Breaking our system up in microservices adds complexity in the monitoring process. The answer is to add monitoring at a single service level and then aggregate the data, because eventually there are gonna be too many services for manual monitoring.

In microservices, monitoring can help you efficiently scale your system too.

Single Service, Single Server

Let's first consider the simplest setup: one host, running one service. What should we monitor?

  • The host (e.g. CPU and memory usage).
  • The logs of the server, so when a user reports an error we can pinpoint it to a log record.
  • The application (e.g. response times).

Single Service, Multiple Servers

Now there multiple copies of the service running on separate hosts, behind a load balancer.


What should we monitor?

  • The hosts, both individually and by aggregating data: it would be useful to determine if memory usage is due to a software bug or to a rogue OS process.
  • The logs can still be saved on each host. We would be able to easily navigate them via tools like ssh-multiplexers.
  • The load balancer can help with aggregating data for tasks like response time tracking. Ideally the load balancer should be able to tell if a microservice is healthy and remove it if that's not the case.

Multiple Services, Multiple Servers

Multiple services are providing capabilities to our users, and those services are running on multiple hosts — be they physical or virtual.


In this case we would need specific subsystems to aggregate (e.g. Logstash, Graphite) and visualize (e.g. Kibana) data.

Service Metrics

Ideally your service should expose basic metrics too (e.g. invoices emitted per day).

The benefits are:

  • You can detect which features of a service are actually used in production.
  • You can react to how your users are using your system in order to improve it.
  • It's hard to know what data will be useful when you first deploy your system.

Synthetic Monitoring

It's about monitoring systems acting like users and reporting back issues if they occur.

For example, out monitoring system could publish a message in a queue from time to time and track how the system behaves when handling that message. If any issues are found, they are reported and we would be able to debug them because we have low-level monitoring in place too. Sending this fake message is an example of a synthetic transaction used to ensure the system was behaving semantically, which is why this technique is often called semantic monitoring.
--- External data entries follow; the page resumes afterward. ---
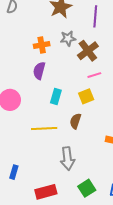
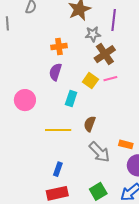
gray star: (68, 38) -> (93, 34), moved
yellow square: (86, 96) -> (90, 81), moved, turned -35
gray arrow: (67, 159) -> (99, 152), moved, turned -40
blue rectangle: (14, 172) -> (58, 169), moved

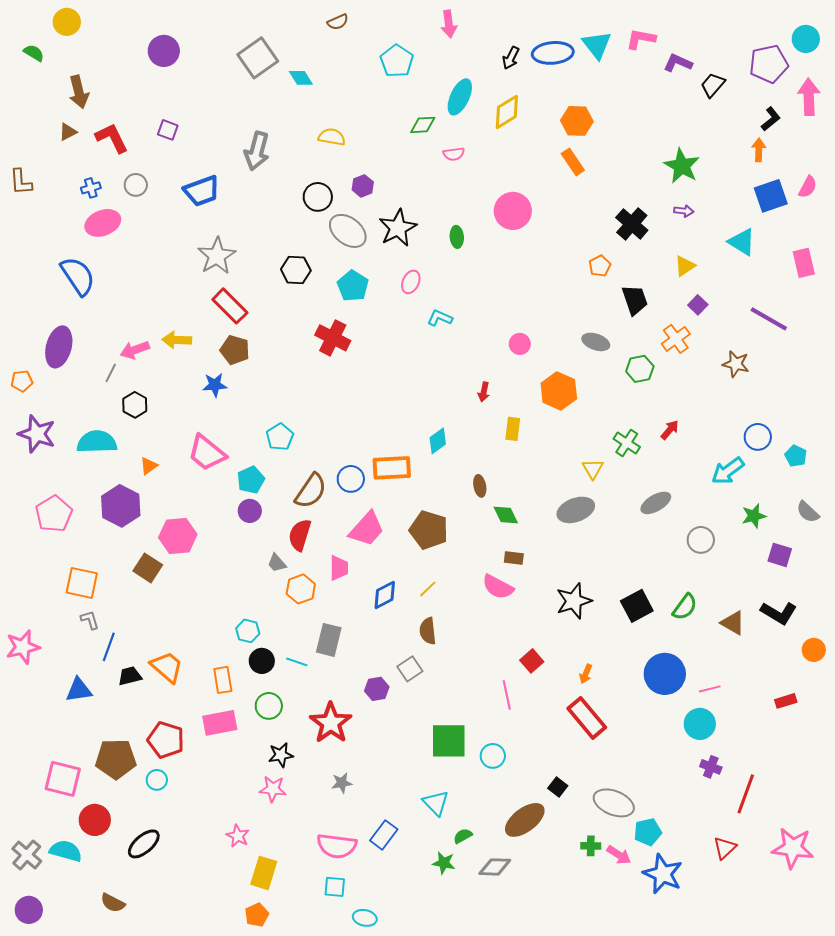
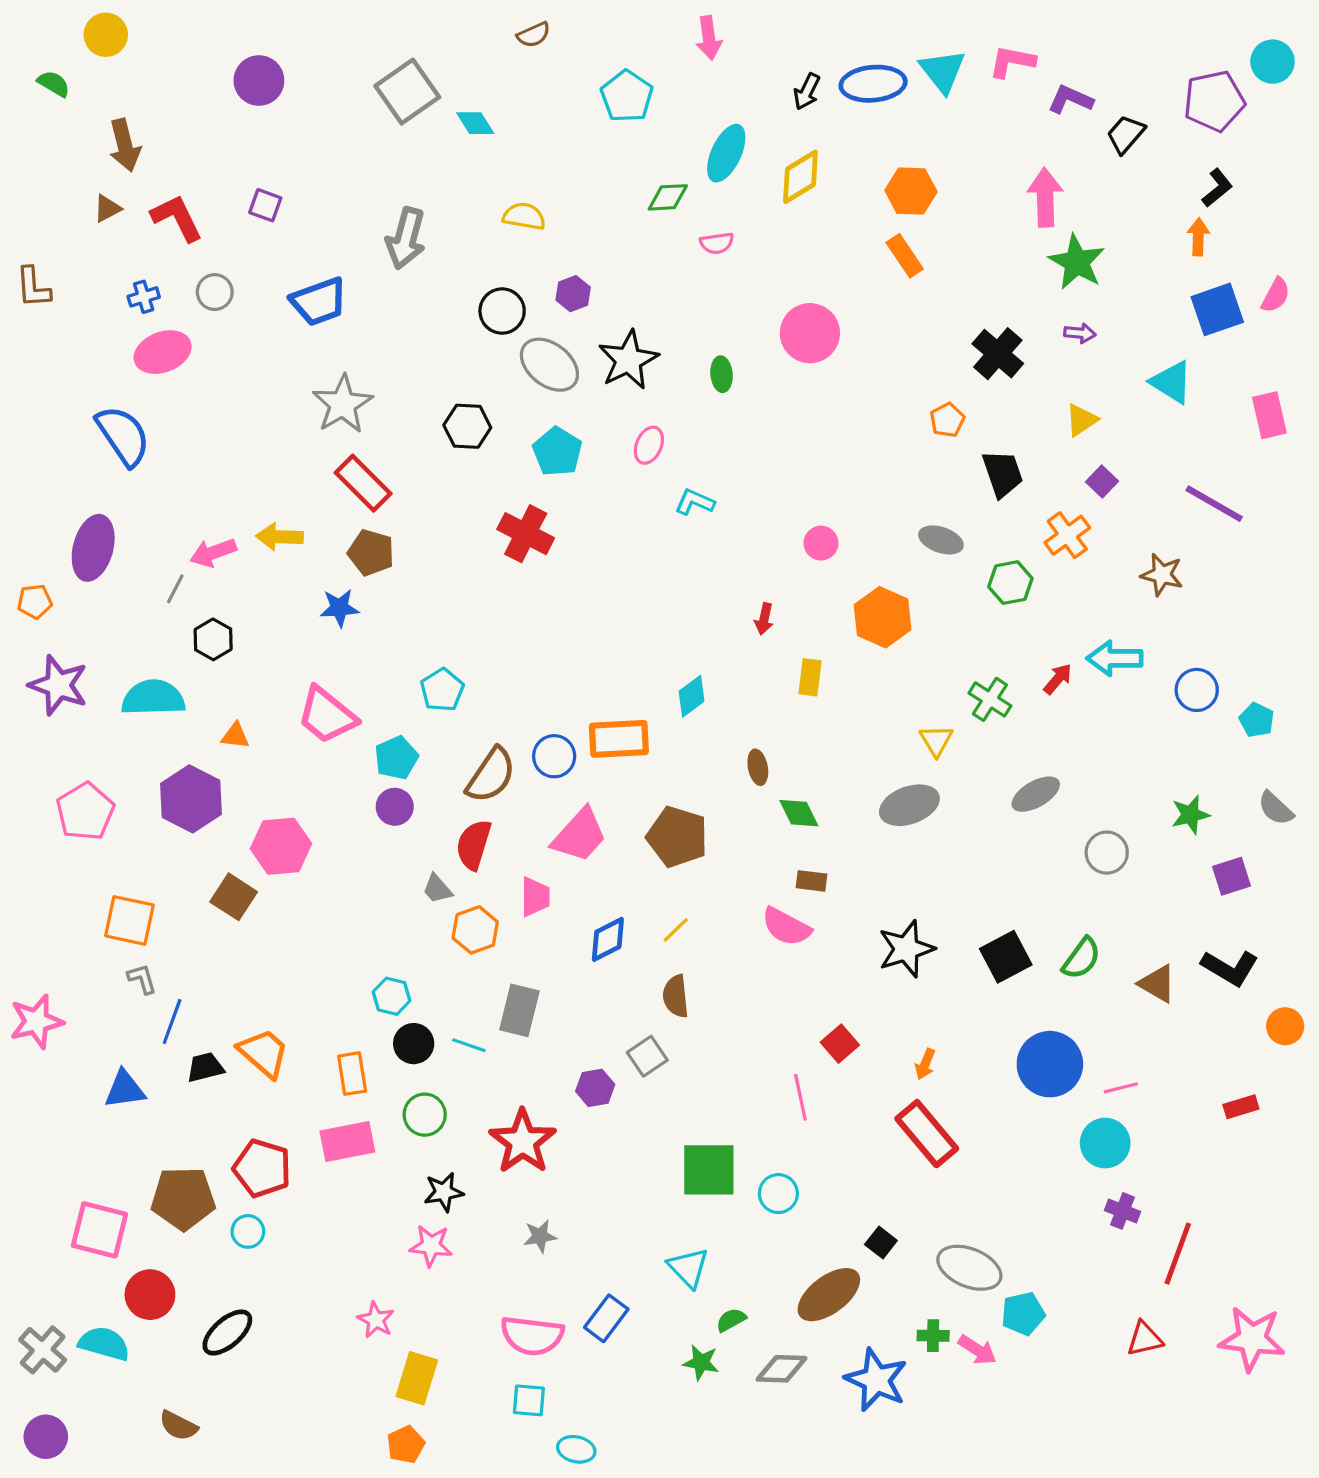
pink arrow: (809, 97) -> (1045, 197), moved
orange triangle: (149, 466) -> (235, 736), turned 42
cyan arrow: (728, 471) -> (1115, 658), moved, turned 36
purple square: (780, 555) -> (1231, 876), turned -35
red triangle: (725, 848) -> (1145, 1339), turned 30
blue star: (663, 874) -> (876, 1380), moved

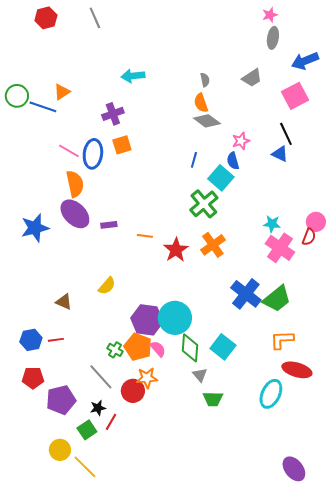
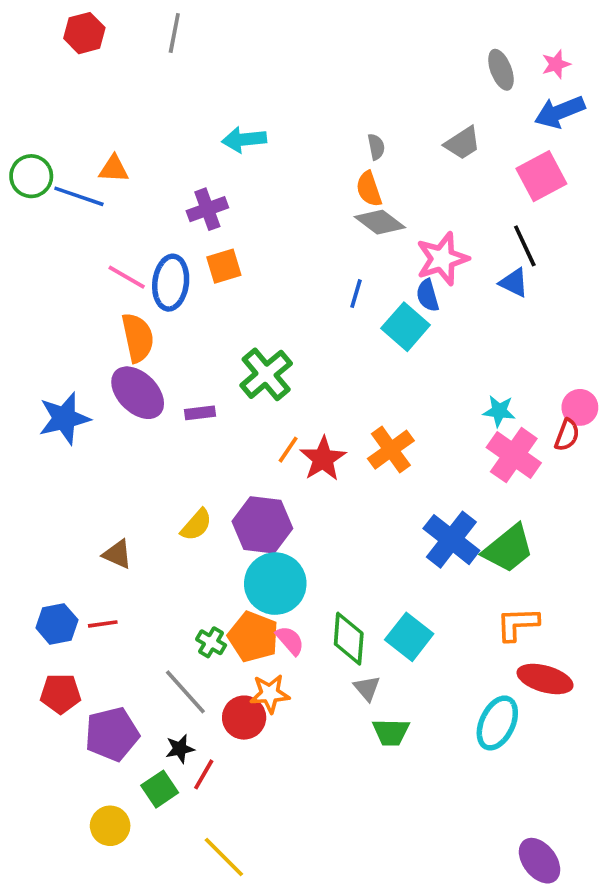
pink star: (270, 15) -> (556, 64), moved
gray line: (95, 18) -> (174, 33), turned 35
gray ellipse: (273, 38) -> (501, 70), turned -30
orange triangle: (62, 92) -> (114, 169), turned 36
pink star: (241, 141) -> (442, 259), size x1.6
green cross: (204, 204) -> (266, 374), moved
orange line: (145, 236) -> (288, 450), moved, turned -63
cyan circle: (175, 318) -> (275, 584), moved
purple hexagon: (147, 320) -> (262, 525), moved
yellow line: (85, 467) -> (224, 857), moved

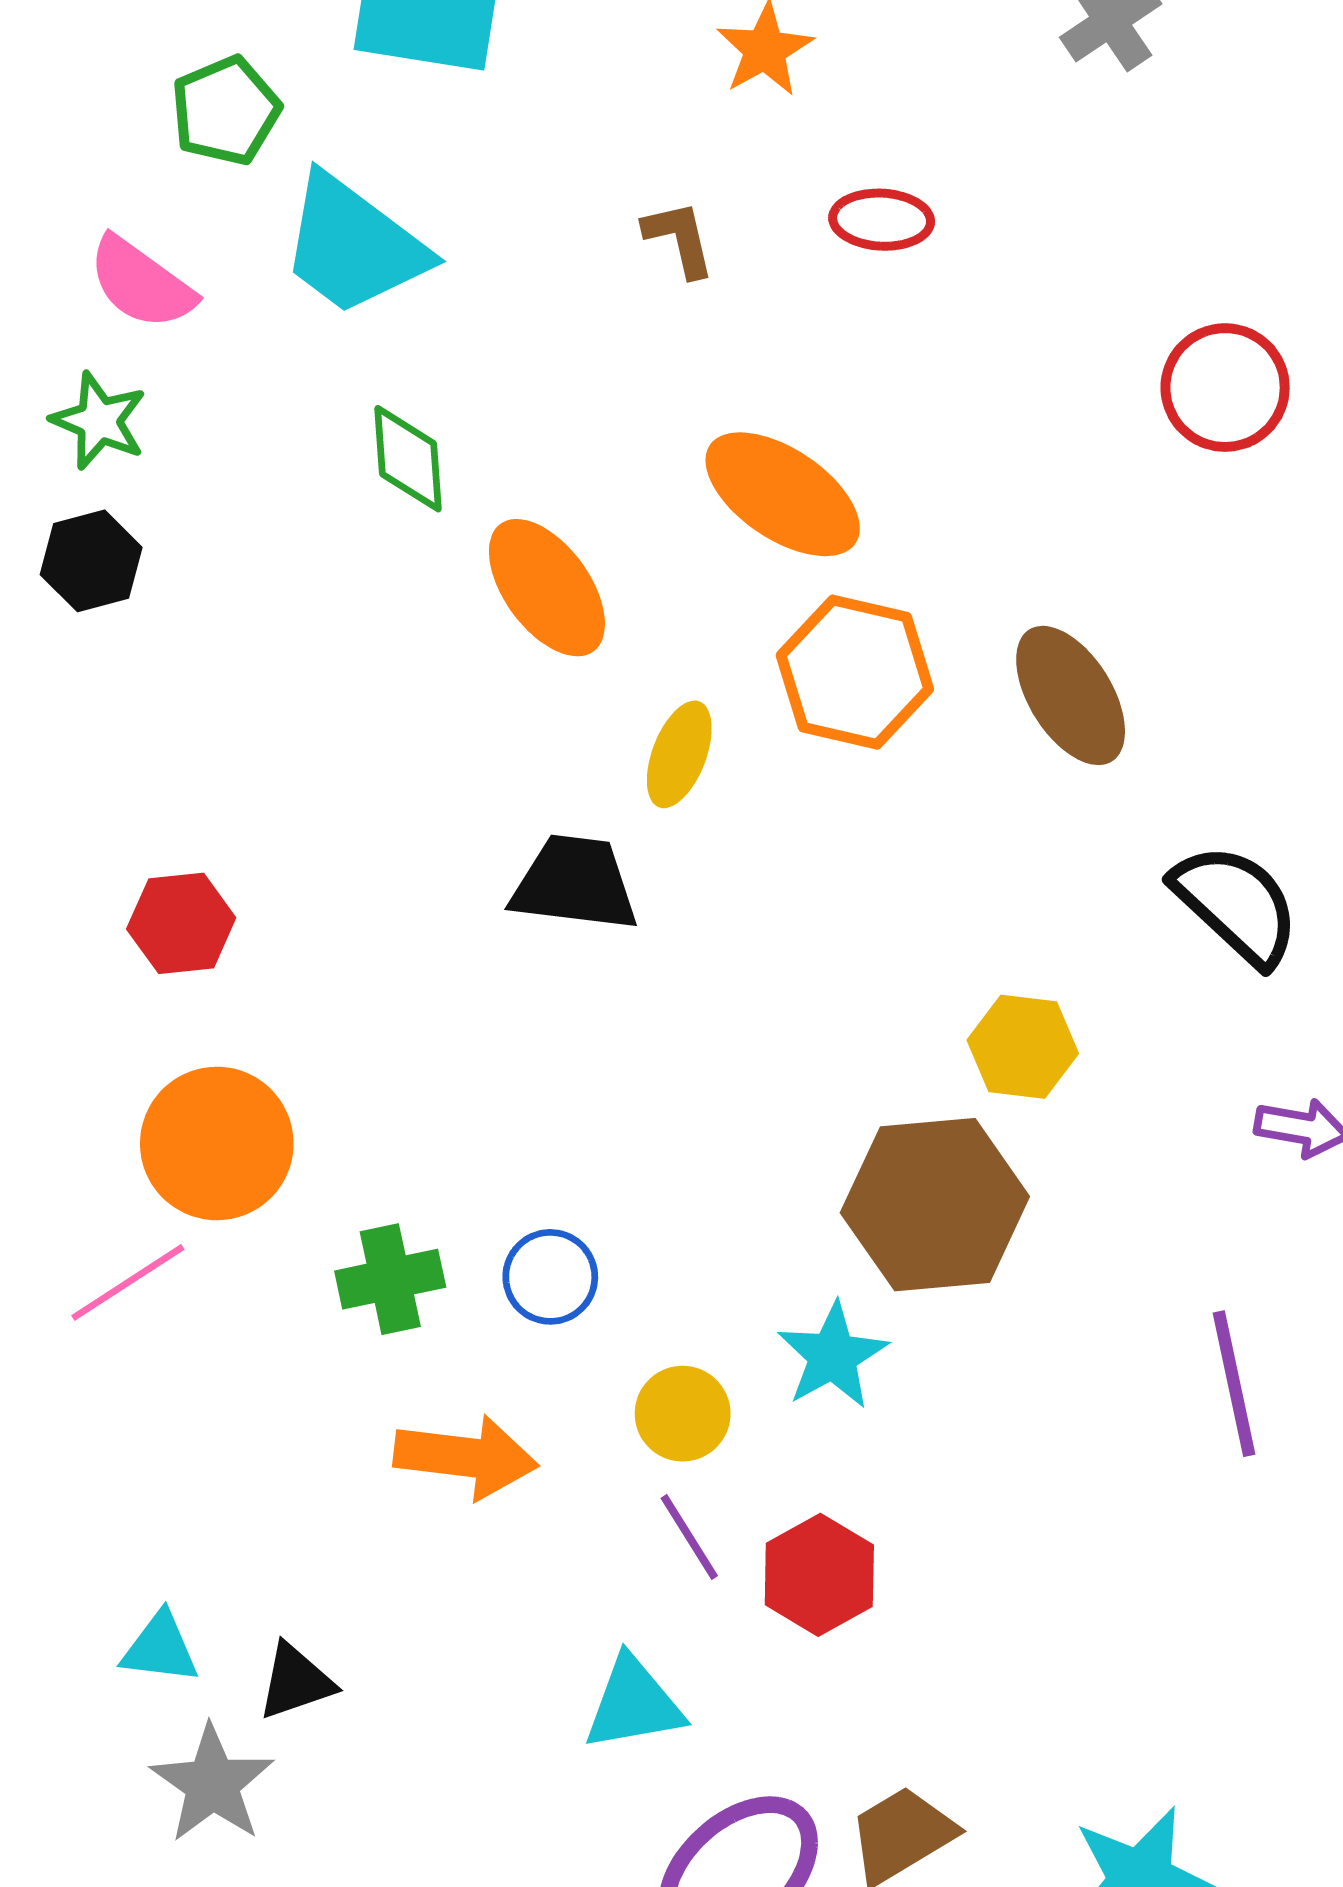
But how to implement semantic monitoring? We can reuse the code in our tests and run a subset of it against the production system. You must carefully check the data requirements and ensure that no side effects are going to take place. A common solution is to enable a set of fake users that will perform synthetic transaction in production.

Correlation IDs

With many services, a single initiating call can end up generating multiple more downstream service calls.

How to track these calls?

A possible solution is to use correlation IDs: when the first call is made, you generate a GUID for the call. This is then passed along to all subsequent calls.

It would be better to adopt correlation ids from the start, because it's usually very hard to retro fit call logs with correlation ids.

Also, note that using correlation IDs justifies the development of a client library shared between microservices, because it would simplify communication a lot. Just remember to keep these shared libraries as thin as possible to avoid any kind of coupling.

Cascading Failures

Cascading failures can be especially perilous. Imagine a situation where a service cannot communicate with a downstream service while they both look healthy.

Using synthetic monitoring would pick up the problem. But we’d also need to report on the fact that one service cannot see another in order to determine the cause of the problem. Therefore, monitoring the integration points between systems is fundamental. Each service instance should track and expose the health of its downstream dependencies, from the database to other collaborating services.


One of the ongoing balancing acts you’ll need to pull off is where to allow for decisions to be made narrowly for a single service versus where you need to standardize across your system. Monitoring is one area where standardization is incredibly important, because it allows for easy data aggregation and monitoring.

Consider the audience

It's fundamental to display data according to who is going to consume it (e.g. sysops can consume bulks of system-level logs while a manager is going to need a dashboard to visualize business-related metrics).


For each service:

  • Track inbound response time at a bare minimum. Once you’ve done that, follow with error rates and then start working on application-level metrics.
  • Track the health of all downstream responses, at a bare minimum including the response time of downstream calls, and at best tracking error rates.
  • Standardize on how and where metrics are collected.
  • Log into a standard location, in a standard format if possible. Aggregation is a pain if every service uses a different layout!
  • Monitor the underlying operating system so you can track down rogue processes and do capacity planning.

For the system:

  • Aggregate host-level metrics like CPU together with application-level metrics.
  • Ensure your metric storage tool allows for aggregation at a system or service level, and drill down to individual hosts.
  • Ensure your metric storage tool allows you to maintain data long enough to understand trends in your system.
  • Have a single, queryable tool for aggregating and storing logs.
  • Strongly consider standardizing on the use of correlation IDs.
  • Understand what requires a call to action, and structure alerting and dashboards accordingly.
  • Investigate the possibility of unifying how you aggregate all of your various metrics.